The new probe builds on the group’s earlier research creating ORPAM devices. The group has previously created a wearable ORPAM device, but at 8 grams, it was too heavy for the mice to wear and still move freely. Cutting the weight to 1.8 grams and more than doubling the size of the field of view, the new microscope is the first to allow ORPAM imaging in freely moving mice.
The researchers hope the new detachable probe will open the doors for long-term studies of neurological disorders and neurodegenerative diseases that can be induced by blood flow restriction, such as epilepsy, Alzheimer disease, and Parkinson disease.
Detaching the probe
Schematic of probe configuration. [Image: H. Guo et al., Opt. Lett. 46, 6055 (2021)]
The probe, which contains an optical fiber, a miniaturized optical scanner and a small piezo-electric ultrasonic transducer, also differs from its predecessor in its removability. Using three pairs of magnets, the probe can be repetitively attached and detached to a permanent mount on a mouse’s skull.

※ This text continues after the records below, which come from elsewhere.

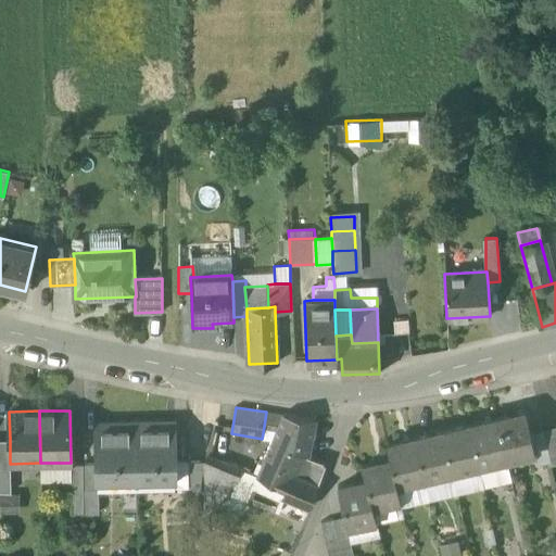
[(282,415),(266,412),(264,427),(277,429),(282,415)]
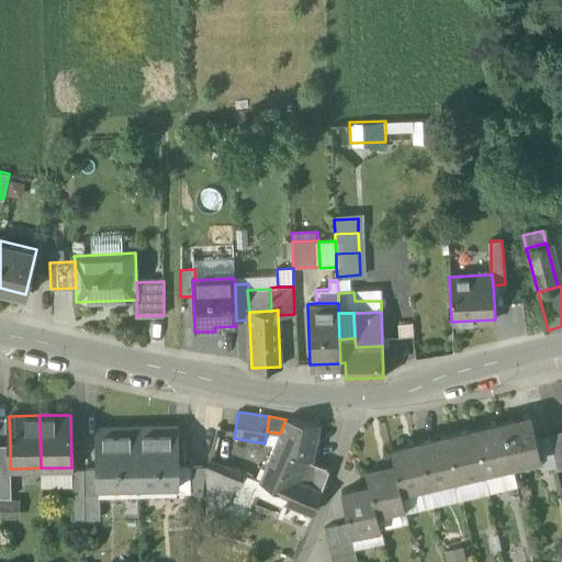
[(530,418),(503,425),(513,465),(540,459),(536,439),(530,418)]
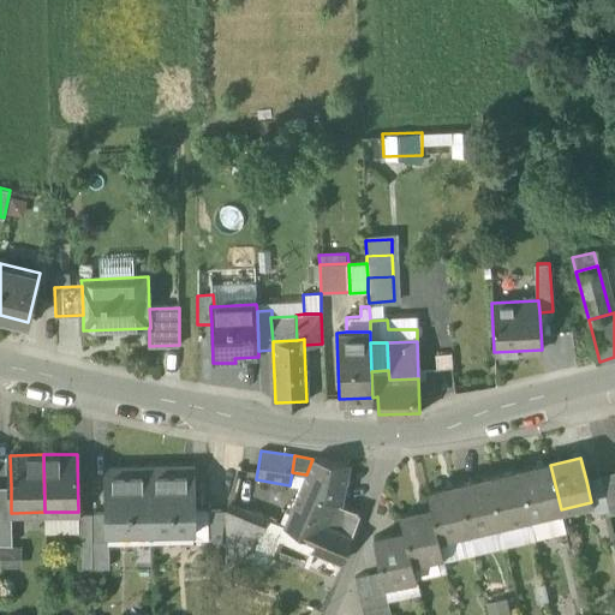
[(347,465),(312,459),(306,475),(300,487),(333,502),(334,501),(340,503),(341,501),(347,465)]
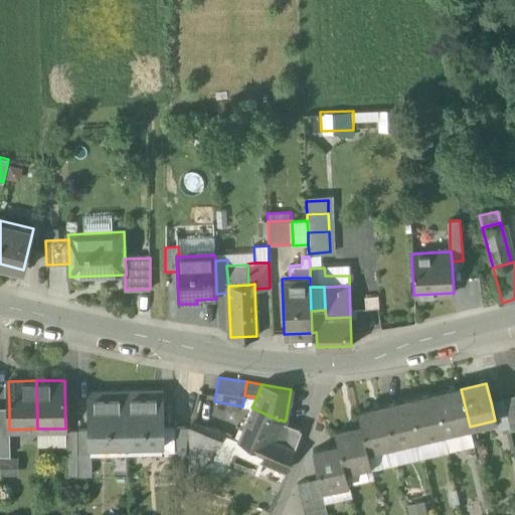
[(461,389),(436,395),(444,433),(470,426),(461,389)]
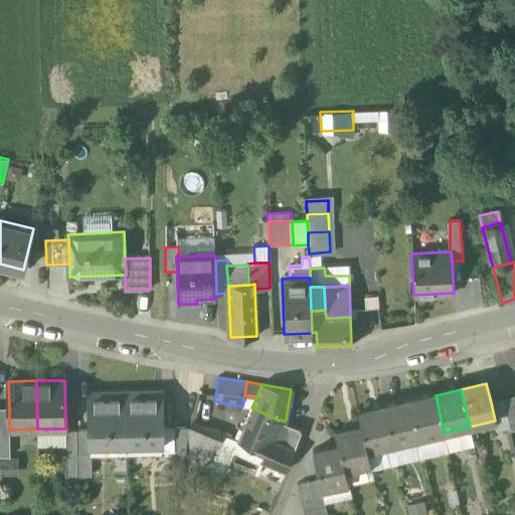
[(161,390),(125,391),(126,440),(160,439),(162,439),(162,426),(161,390)]
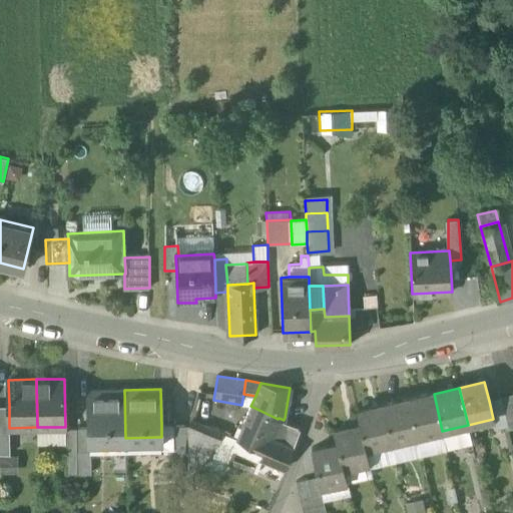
[(125,438),(124,390),(88,390),(89,427),(89,439),(91,439),(125,438)]
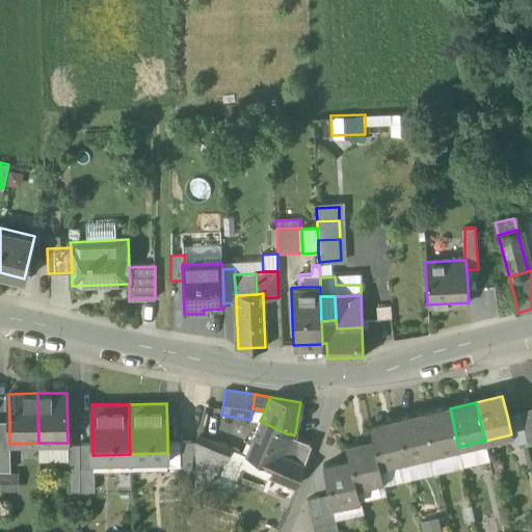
[(450,408),(423,415),(432,453),(458,447),(450,408)]
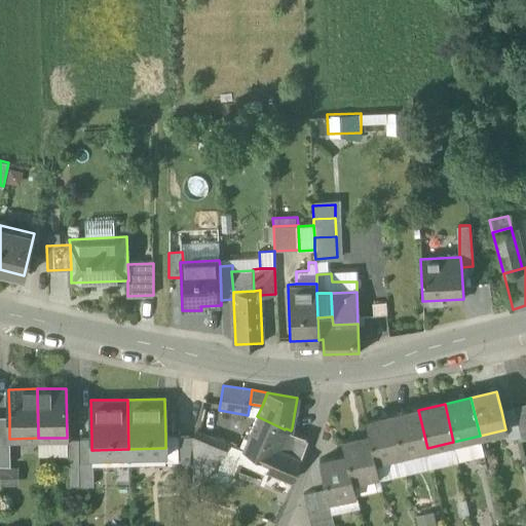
[(525,404),(514,408),(521,437),(521,440),(525,438),(525,404)]
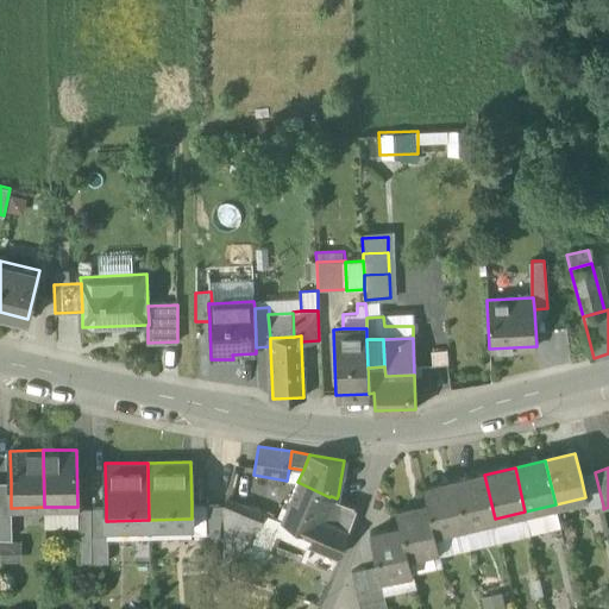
[(595,472),(581,476),(585,497),(588,508),(603,506),(595,472)]
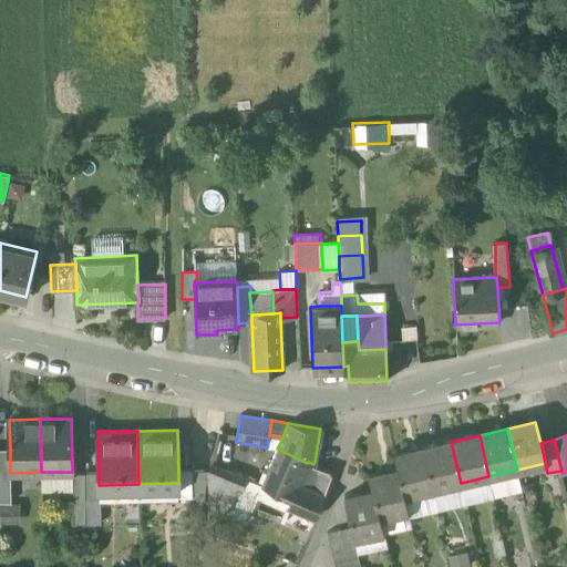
[(451,442),(423,449),(433,490),(461,483),(451,442)]
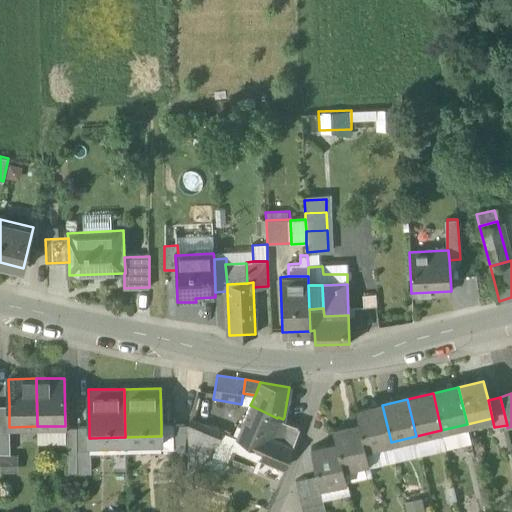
[(9,404),(0,404),(0,452),(10,453),(10,427),(9,427),(9,404)]
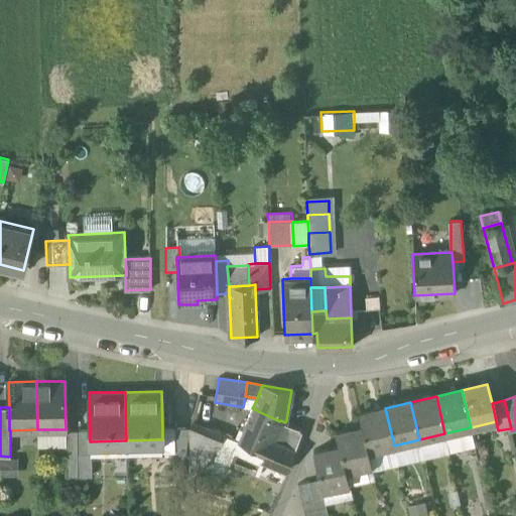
[(279,421),(252,408),(244,428),(273,438),(279,421)]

The researchers have tested the probe on synthetic tissue and on mice, where it imaged vascular networks over 40 minutes. A seven-day study was also conducted, showing the probe’s potential for long-term research.

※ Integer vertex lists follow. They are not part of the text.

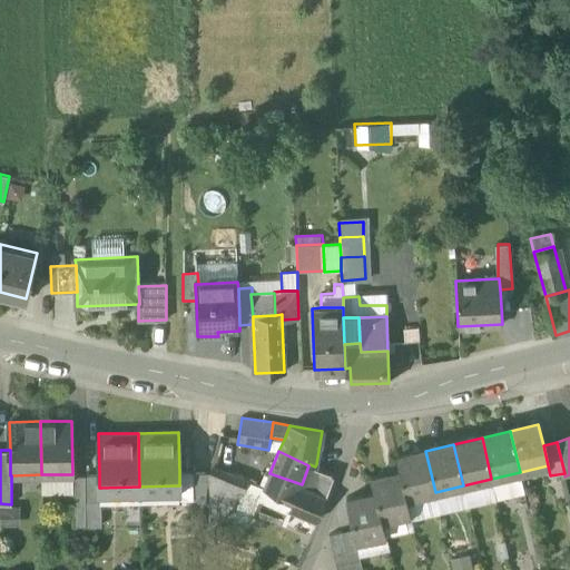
[(425,451),(397,458),(400,470),(408,499),(435,492),(425,451)]
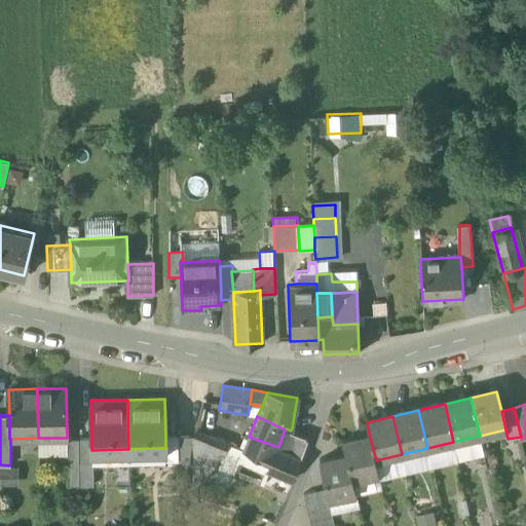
[(278,447),(278,448),(291,452),(297,434),(292,428),(291,430),(286,428),(285,429),(278,447)]
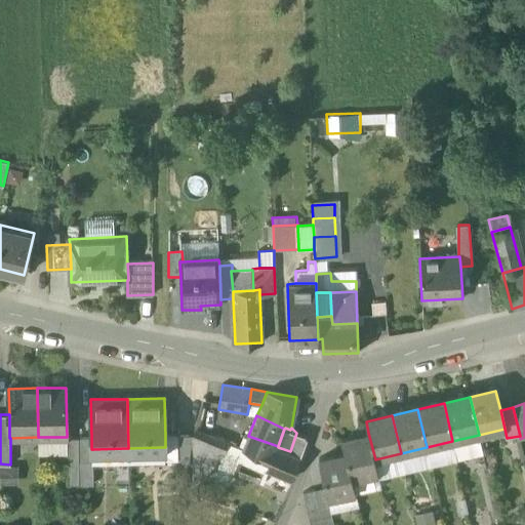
[(227,442),(196,430),(194,436),(190,449),(189,449),(188,463),(200,468),(203,459),(217,466),(225,446),(227,442)]
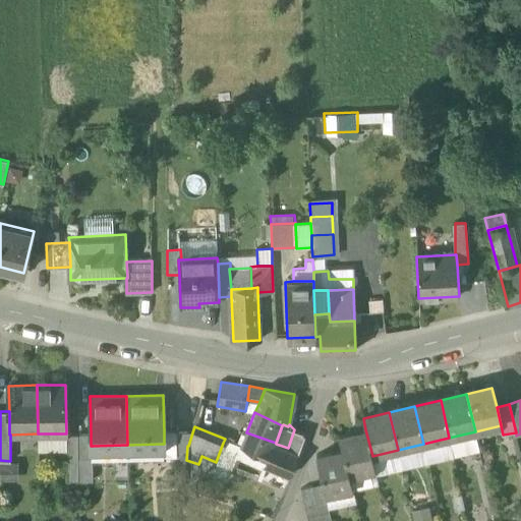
[(294,429),(288,448),(297,451),(303,432),(294,429)]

The researchers plan to continue improving the device, aiming to boost the resolution and imaging speed. This will help researchers better study links between brain activity and diseases.
“The work in this paper is our first step. In future, we will develop a probe with better performance, such as capillary-level resolution, video-rate imaging speed and a large field of view to cover the entire cerebral cortex,” Xi said. “Based on this new probe, we will perform more meaningful studies to find out more secrets of the brain.”